Geciteerde passage:

De eerste komkommerplanten zijn in week 17 getopt. Drie weken daarna, in week 20, worden deze planten geruimd en nieuwe geplant. “De teeltwisseling vindt in drie gedeeltes plaats, omdat we productie nodig hebben om de programma’s in te kunnen blijven vullen”, vertelt de teeltmanager. “Wat we nog niet eerder hebben meegemaakt, is dat het zonde is om komkommerplanten te wisselen. Normaal gaan we het gewas ruimen als het langzaam aan z’n einde komt. Jammer dat we nu een heel sterk en productief gewas hebben staan dat we gaan ruimen, maar dat is productietechnisch natuurlijk veel beter. Een tweede komkommerteelt is gewoon noodzakelijk, omdat we het niet met één teelt redden en niet willen wisselen als het heet is.”

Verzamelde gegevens
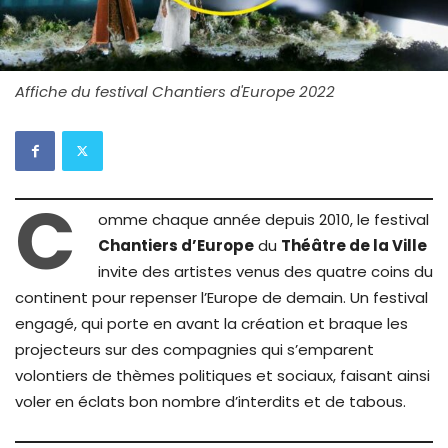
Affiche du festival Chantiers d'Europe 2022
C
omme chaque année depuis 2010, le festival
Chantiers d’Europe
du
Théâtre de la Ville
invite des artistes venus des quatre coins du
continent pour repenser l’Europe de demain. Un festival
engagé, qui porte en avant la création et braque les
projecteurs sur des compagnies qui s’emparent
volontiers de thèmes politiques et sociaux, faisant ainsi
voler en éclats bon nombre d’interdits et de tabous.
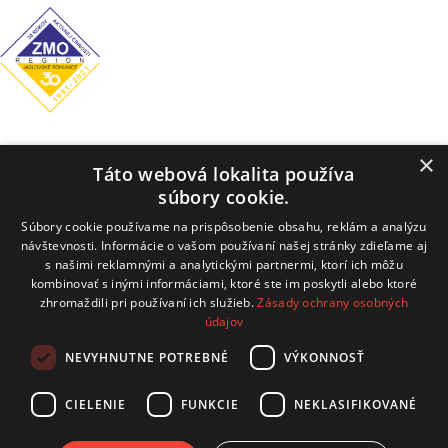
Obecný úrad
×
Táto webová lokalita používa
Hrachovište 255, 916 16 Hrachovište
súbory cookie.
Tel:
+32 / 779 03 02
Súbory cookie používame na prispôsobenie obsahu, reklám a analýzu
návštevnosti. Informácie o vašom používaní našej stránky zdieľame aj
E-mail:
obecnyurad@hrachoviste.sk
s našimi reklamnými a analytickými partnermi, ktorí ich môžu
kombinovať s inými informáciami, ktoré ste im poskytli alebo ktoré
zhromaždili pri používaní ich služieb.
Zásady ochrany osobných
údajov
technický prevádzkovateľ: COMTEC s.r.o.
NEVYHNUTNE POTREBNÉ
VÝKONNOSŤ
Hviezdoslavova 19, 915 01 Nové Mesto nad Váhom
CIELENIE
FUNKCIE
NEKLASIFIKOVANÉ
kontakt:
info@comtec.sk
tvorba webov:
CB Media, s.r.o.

Leerdoel:
Beantwoord de volgende vragen aan de hand van de tekst over de komkommerteelt.
(a) In welke week zijn de eerste komkommerplanten getopt?
(b) In hoeveel gedeeltes vindt de teeltwisseling plaats?
(c) Wanneer wil men volgens de teeltmanager niet wisselen?

Uitwerking:
(a) In week 17.
(b) In drie gedeeltes.
(c) Als het heet is.